» What you have to do:
In the article on avoiding association with African gangs, copy word for word the stretch from "Some say the" through "in plain sight.".

» Text provided:
While it appears quite easy to join, or be associated with African gangs, there is obviously quite a lot of African teenagers that aren’t gang members – despite matching The Herald Sun’s description of what a criminal African gang member looks like.
But even for many of those who actually are associated with this criminal lifestyle, the choice to be an African gang member was not made by them.
It was made by the Channel 7 cameras that filmed them hanging out on the St Kilda foreshore and decided to broadcast their faces nationally in a news segment that associated them with carjackings and rape.
Working alongside several youth workers based in Betoota’s prominent Sudanese community in Karruwali Hills, The Betoota Advocate has come up with a list of five tips to help young Black Australians avoid being associated with the African gang crisis which is definitely more of a national concern then what’s happening to our Great Barrier Reef.
1. Don’t commit crimes
While this one seems obvious, it is worth noting that the run-of-the-mill teenager’s idea of what constitutes criminal behaviour isn’t the same as what a South Yarra-based news reporter thinks. Especially if you are seven foot tall and 14.
Stealing a car is obviously not a good life decision for an African teenager, but neither is swearing in public while drinking dark brown coloured stuff out of a sprite bottle. In fact, it’s pretty much the same.
For most working class Australian teenagers, a drunken punch-on in a public park is an integral part of growing up, but for black kids, it makes for an integral part of a video montage that leads into an interview with Peter Dutton.
2. Don’t dress in anti-social clothing
There is not yet any evidence that Melbourne street gangs can be identified by colour – in the same way American street gangs like the Bloods and the Crips are. Unless that colour is black, which is the colour of their skin, which actually is how they are identified.
Some say the lack of a dress code might be because there actually isn’t any organised criminal African street gangs in Melbourne – but others, namely Channel 7, say it is because they are hiding in plain sight.
Well, they aren’t actually hiding, they are far more visible than other teenagers – but they are wearing hooded jumpers and basketball shoes. What do members of street gangs wear? Streetwear.
3. Don’t walk in groups of more than 3 ( or 2 if you are quite physically imposing)
It should be pretty obvious by now that the key to being in a gang is numbers. It’s hard to be in a gang if you don’t have anyone to ‘gang up’ with.
This is why you need to walk in groups no bigger than three. Or two if you and your mate are quite physically imposing.
The man that killed Eurydice Dixon was not in a gang, neither was the 68-year-old John Edwards that shot his two kids in Sydney the other night… or the man that killed and tortured that teenage girl in Brisbane the week before.
Even though these men were obviously criminals, they can’t be in a gang because they don’t have any friends. And aren’t black. Which brings us to our next point
4. Don’t be black
Pretty simple. If you are black in public, you have a pretty big chance of being in an African gang. Even Polynesians have been associated with African gangs purely due to their skin colour. Furthermore, being black on public transport is a sure-fire way of being associated with African gangs, unless you are one of the few black teenagers reading a book and wearing a suit in the quiet carriage.
Any form of laughing and carrying-on is just playing into the stereotype that African teenagers are emotive individuals that stick together. Don’t give them a reason to clutch their handbags any tighter than they already are. Remember that they’ve seen upwards of 32 Herald Sun frontpages about people like you.
5. Make sure you let white people know that you’re one of the good ones.
Do this by wearing vibrant t-shirts like the black people they see on TV, and don’t stop smiling. Always offer to help old ladies with their groceries and try to wear AFL merchandise (but not Collingwood haha).
Be like them, and they will accept you, providing you don’t have any behavioural slip ups like other teenagers do.
Keep this up and you might get through life like that Tamil family in Biloela, and be loved by your entire community right until the moment Border Force kick in the door at 4 am and seperate you from your children, and deport you for an administrative error in their own office.

» Extracted text data from pages:

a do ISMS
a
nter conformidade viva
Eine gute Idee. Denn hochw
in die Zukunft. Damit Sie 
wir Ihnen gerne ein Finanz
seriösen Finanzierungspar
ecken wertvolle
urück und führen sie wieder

» Reply to the exercise:
Some say the lack of a dress code might be because there actually isn’t any organised criminal African street gangs in Melbourne – but others, namely Channel 7, say it is because they are hiding in plain sight.